SET EXERCISE 1. List every option name and its value that the SQL example in the COPY INTO and Auto Loader comparison sets inside FORMAT_OPTIONS or COPY_OPTIONS.
SET EXERCISE 2. According to the COPY INTO and Auto Loader comparison, why does Auto Loader require a schema location? Please answer in one to three sentences.
SET EXERCISE 3. From the COPY INTO and Auto Loader comparison, pull out the passage from "Incremental Processing Automatically" up to and including "a schema location.", word for word.

The COPY INTO command is used for idempotent and incremental loading of new data files into Delta tables.

  • Efficient for Small Volumes: Best for thousands of files.
  • SQL Syntax: Simple and straightforward to use.

Example: COPY INTO with SparkSQL

-- Loading data into a Delta table using COPY INTO
COPY INTO my_table
FROM '/path/to/files'
FILEFORMAT = CSV
FORMAT_OPTIONS ('delimiter' = ',', 'header' = 'true')
COPY_OPTIONS ('mergeSchema' = 'true');

Difference between Auto Loader and COPY INTO command

Here is a table summarizing the main differences between Auto Loader and COPY INTO:

Feature/Aspect Auto Loader COPY INTO
Use Case Designed for continuous, scalable, and efficient ingestion of large volumes of files. Ideal for batch ingestion of smaller datasets or incremental appends.
Performance Supports high scalability with features like file notification mode for large directories/files. Best suited for smaller numbers of files (e.g., thousands or less) in directory listing mode.
Incremental Processing Automatically tracks and processes new files incrementally using Structured Streaming. Tracks ingested files to ensure idempotency but does not natively support continuous streaming.
Schema Management Requires a schema location to store inferred schemas for faster restarts and schema stability. Can infer schema directly during ingestion but does not require a schema location.
Transformation Support Limited to transformations supported by Structured Streaming. Supports simple transformations like column reordering, omission, and type casting during load.
Error Handling Advanced error handling with automatic retries and recovery mechanisms. Basic error handling with validation options for previewing data before ingestion.
Latency Suitable for near real-time streaming ingestion with low latency. Primarily used for batch ingestion; not optimized for low-latency use cases.
Configuration Complexity Requires configuration of triggers, schema location, and optional file notification services. Simple SQL-based command; minimal configuration required.
File Format Support Supports multiple file formats via cloudFiles source (e.g., CSV, JSON, Parquet). Also supports various formats (e.g., CSV, JSON, Parquet) with explicit format options in the command.
Cost Efficiency More cost-effective for large-scale streaming pipelines due to optimized resource usage. Cost-effective for scheduled batch processing or smaller datasets with predictable loads.

In summary:

  • Use Auto Loader when working with large-scale data pipelines requiring continuous ingestion and scalability.
  • Use COPY INTO for simpler batch ingestion tasks or when SQL-based workflows are preferred.

STORED DATA.
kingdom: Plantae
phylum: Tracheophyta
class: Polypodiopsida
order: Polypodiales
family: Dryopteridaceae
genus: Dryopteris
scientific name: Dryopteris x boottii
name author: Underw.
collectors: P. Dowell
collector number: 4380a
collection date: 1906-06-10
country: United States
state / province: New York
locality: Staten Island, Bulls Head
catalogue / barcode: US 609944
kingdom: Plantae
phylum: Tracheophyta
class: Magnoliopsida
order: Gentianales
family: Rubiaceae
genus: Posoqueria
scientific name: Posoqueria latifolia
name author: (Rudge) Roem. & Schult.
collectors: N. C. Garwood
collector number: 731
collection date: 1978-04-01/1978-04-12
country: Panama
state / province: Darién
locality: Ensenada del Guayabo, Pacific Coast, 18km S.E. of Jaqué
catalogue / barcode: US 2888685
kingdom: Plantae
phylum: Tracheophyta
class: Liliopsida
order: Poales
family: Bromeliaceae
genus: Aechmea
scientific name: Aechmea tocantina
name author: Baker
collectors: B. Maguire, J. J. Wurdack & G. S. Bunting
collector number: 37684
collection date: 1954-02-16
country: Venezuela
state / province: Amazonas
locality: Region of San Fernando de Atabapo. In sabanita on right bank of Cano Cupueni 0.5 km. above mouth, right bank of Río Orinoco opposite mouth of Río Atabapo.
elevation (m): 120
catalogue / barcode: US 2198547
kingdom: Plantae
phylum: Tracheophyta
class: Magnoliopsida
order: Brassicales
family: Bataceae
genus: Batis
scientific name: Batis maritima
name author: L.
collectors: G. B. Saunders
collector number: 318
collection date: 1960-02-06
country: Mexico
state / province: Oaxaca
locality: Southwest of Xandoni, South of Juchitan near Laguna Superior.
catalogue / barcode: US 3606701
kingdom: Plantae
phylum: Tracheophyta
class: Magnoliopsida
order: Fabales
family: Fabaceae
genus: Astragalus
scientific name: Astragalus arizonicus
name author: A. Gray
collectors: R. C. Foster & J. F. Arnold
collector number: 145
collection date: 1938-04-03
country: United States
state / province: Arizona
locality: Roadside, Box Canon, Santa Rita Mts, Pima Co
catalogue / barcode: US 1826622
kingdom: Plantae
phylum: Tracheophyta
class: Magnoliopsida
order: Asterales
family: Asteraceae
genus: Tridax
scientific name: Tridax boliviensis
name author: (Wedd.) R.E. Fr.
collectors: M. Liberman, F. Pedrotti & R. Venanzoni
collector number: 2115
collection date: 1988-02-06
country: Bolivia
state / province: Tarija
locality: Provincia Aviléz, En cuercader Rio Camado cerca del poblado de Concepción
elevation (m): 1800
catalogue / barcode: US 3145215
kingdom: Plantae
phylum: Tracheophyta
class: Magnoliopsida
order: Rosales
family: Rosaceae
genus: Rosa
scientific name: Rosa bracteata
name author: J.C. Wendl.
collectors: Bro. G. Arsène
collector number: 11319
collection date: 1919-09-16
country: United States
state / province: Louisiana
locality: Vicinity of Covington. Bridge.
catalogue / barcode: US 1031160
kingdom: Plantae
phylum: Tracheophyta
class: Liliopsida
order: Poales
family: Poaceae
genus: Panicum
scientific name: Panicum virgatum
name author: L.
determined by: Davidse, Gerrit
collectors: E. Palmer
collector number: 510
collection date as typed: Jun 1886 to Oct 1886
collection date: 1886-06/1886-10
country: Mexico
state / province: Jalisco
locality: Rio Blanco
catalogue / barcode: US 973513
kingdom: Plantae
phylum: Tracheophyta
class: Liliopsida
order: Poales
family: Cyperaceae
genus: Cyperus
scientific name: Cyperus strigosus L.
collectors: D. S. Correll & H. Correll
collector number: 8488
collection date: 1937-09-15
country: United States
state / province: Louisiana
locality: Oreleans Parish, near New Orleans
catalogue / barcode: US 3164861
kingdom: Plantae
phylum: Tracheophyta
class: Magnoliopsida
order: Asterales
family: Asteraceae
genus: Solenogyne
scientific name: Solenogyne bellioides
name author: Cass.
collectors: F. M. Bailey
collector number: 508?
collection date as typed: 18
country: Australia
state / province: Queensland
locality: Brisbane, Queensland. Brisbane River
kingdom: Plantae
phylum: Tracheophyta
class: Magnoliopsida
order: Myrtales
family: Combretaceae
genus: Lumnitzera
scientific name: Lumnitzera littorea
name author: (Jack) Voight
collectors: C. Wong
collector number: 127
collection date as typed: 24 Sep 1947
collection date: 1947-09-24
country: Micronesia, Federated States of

RESULT 1.
- 'delimiter' = ','
- 'header' = 'true'
- 'mergeSchema' = 'true'

RESULT 2. Auto Loader needs a schema location to store inferred schemas. Storing them there gives faster restarts and schema stability.

RESULT 3.
Incremental Processing Automatically tracks and processes new files incrementally using Structured Streaming. Tracks ingested files to ensure idempotency but does not natively support continuous streaming.
Schema Management Requires a schema location to store inferred schemas for faster restarts and schema stability. Can infer schema directly during ingestion but does not require a schema location.